ExternalSecret with kubectl: Sync Secrets into Kubernetes
The External Secrets Operator watches ExternalSecret resources and creates matching Kubernetes Secrets by pulling values from a backend like AWS, GCP, or Azure.
Rather than baking secrets into manifests, you apply an ExternalSecret that names a backend and keys; the operator reconciles it into a real Secret. In CI you apply the CR with kubectl and check its sync status.
What it does
An ExternalSecret custom resource references a SecretStore (or ClusterSecretStore) and the remote keys to fetch. The External Secrets Operator reads the backend and writes a native Kubernetes Secret, keeping it in sync on an interval.
Common usage
kubectl apply -f externalsecret.yaml
# check that it synced
kubectl get externalsecret my-secret -o wide
kubectl describe externalsecret my-secret # see SecretSyncedError eventsOptions
| Command / Field | What it does |
|---|---|
| kubectl apply -f | Create or update the ExternalSecret resource |
| kubectl get externalsecret | Show STATUS and READY of the sync |
| spec.secretStoreRef | Which SecretStore/ClusterSecretStore backend to use |
| spec.refreshInterval | How often the operator re-reads the backend |
| spec.target.name | Name of the Kubernetes Secret to create |
In CI
Commit the ExternalSecret manifest (it holds references, not values), kubectl apply it, then poll kubectl get externalsecret until READY is True before proceeding.

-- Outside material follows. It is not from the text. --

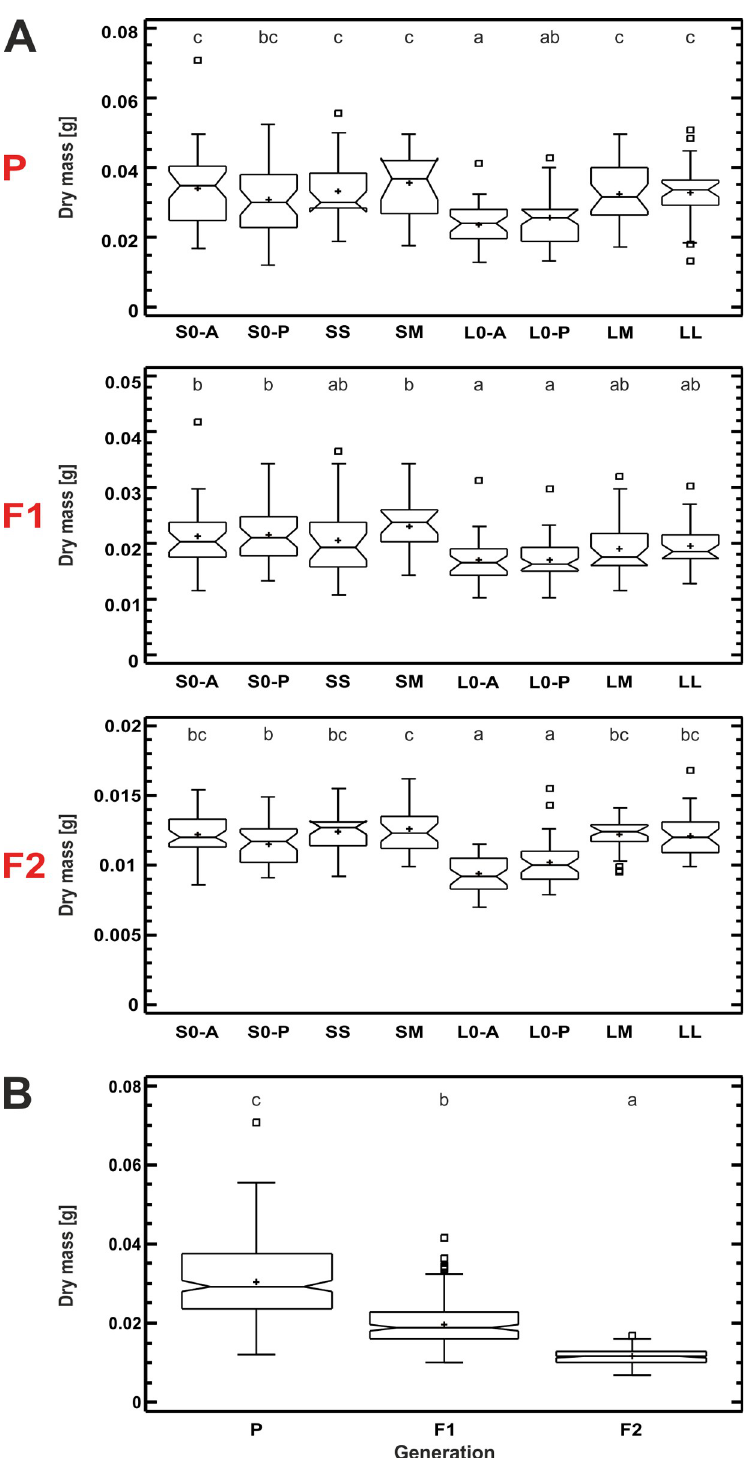
Fig 5. Dry body mass in the three generations of Poecilus cupreus from all experimental groups, representing different habitat types and treatments (A) and across all generations (B). The first character stands for landscape type: S–small fields landscape, L–large fields landscape; the second character stands for canola coverage: 0 –none, S–small (10–14%), M–medium (20–52%), L–large (80–98%). Within each generation all groups except those marked with letter “A” were exposed to Proteus 110 OD insecticide. Red uppercase letters indicate generations: P–parental, F1 & F2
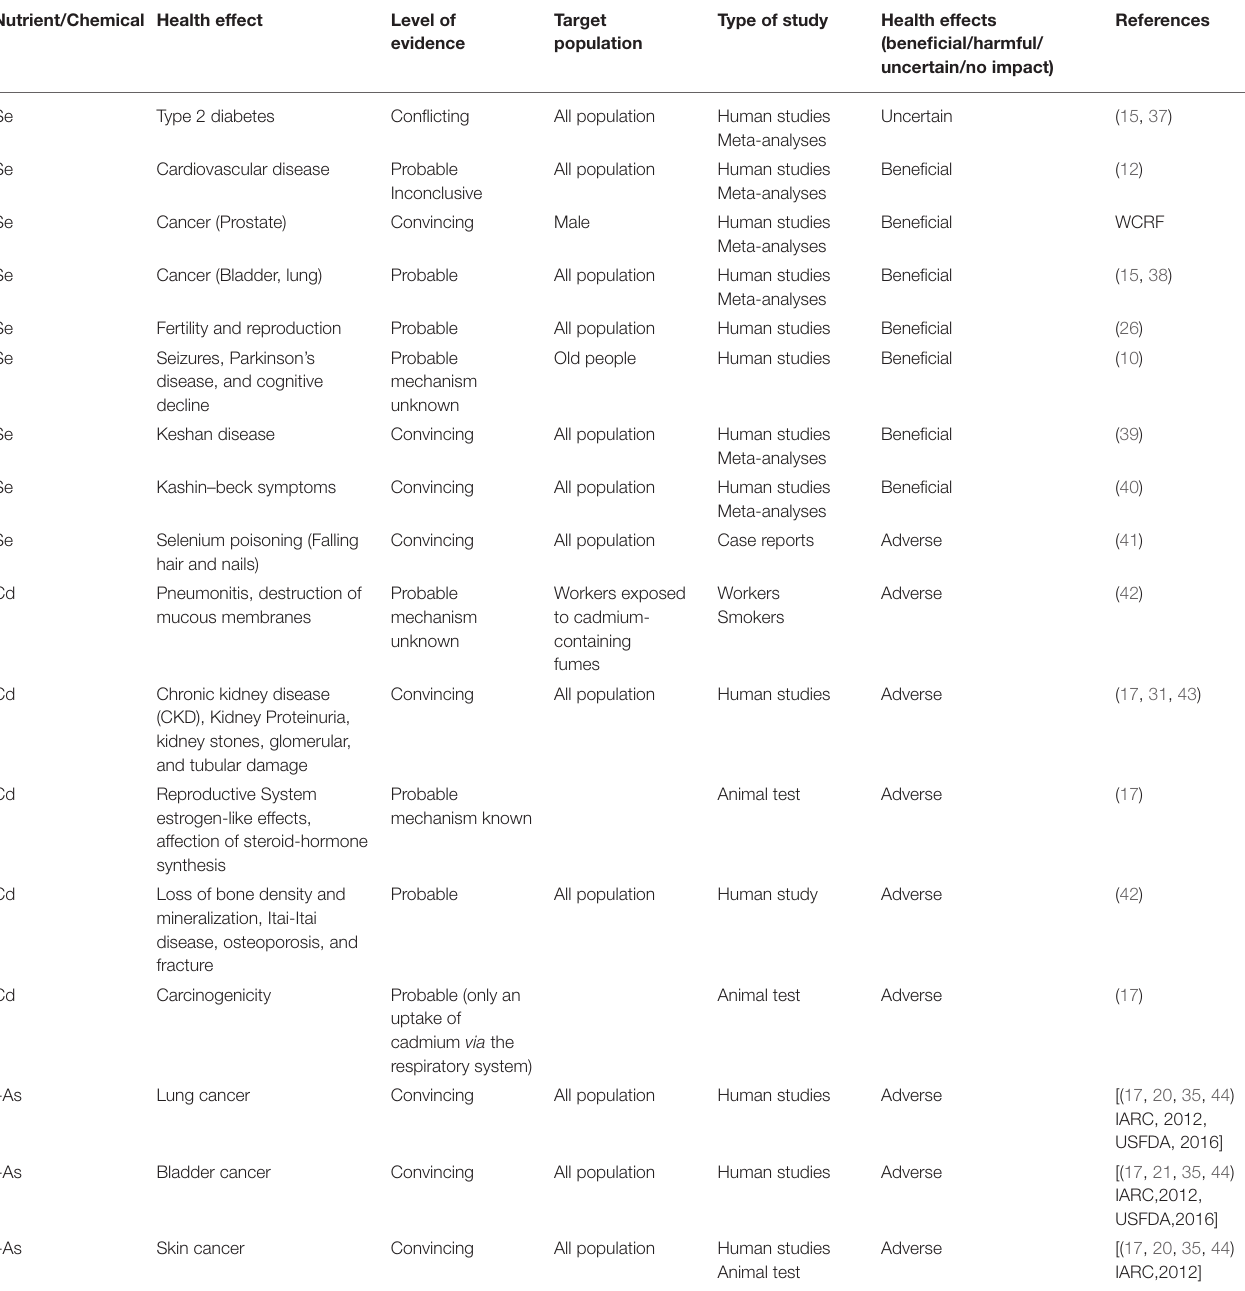
TABLE 1 | Description of the health effects associated with exposure to selenium (Se), cadmium (Cd), and inorganic arsenic (i-As), level of evidence, target population, and type of study. Nutrient/Chemical Health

The SecretStore's credentials (IRSA, Workload Identity) live in the cluster, so the runner never handles the raw secret.
Common errors in CI
A status of "SecretSyncError" with "could not get secret data from provider" means the SecretStore credentials cannot read the backend key. "SecretStore 'x' not found" means the referenced store or namespace is wrong. "READY False" that never flips usually means the backend key path in spec.data does not exist.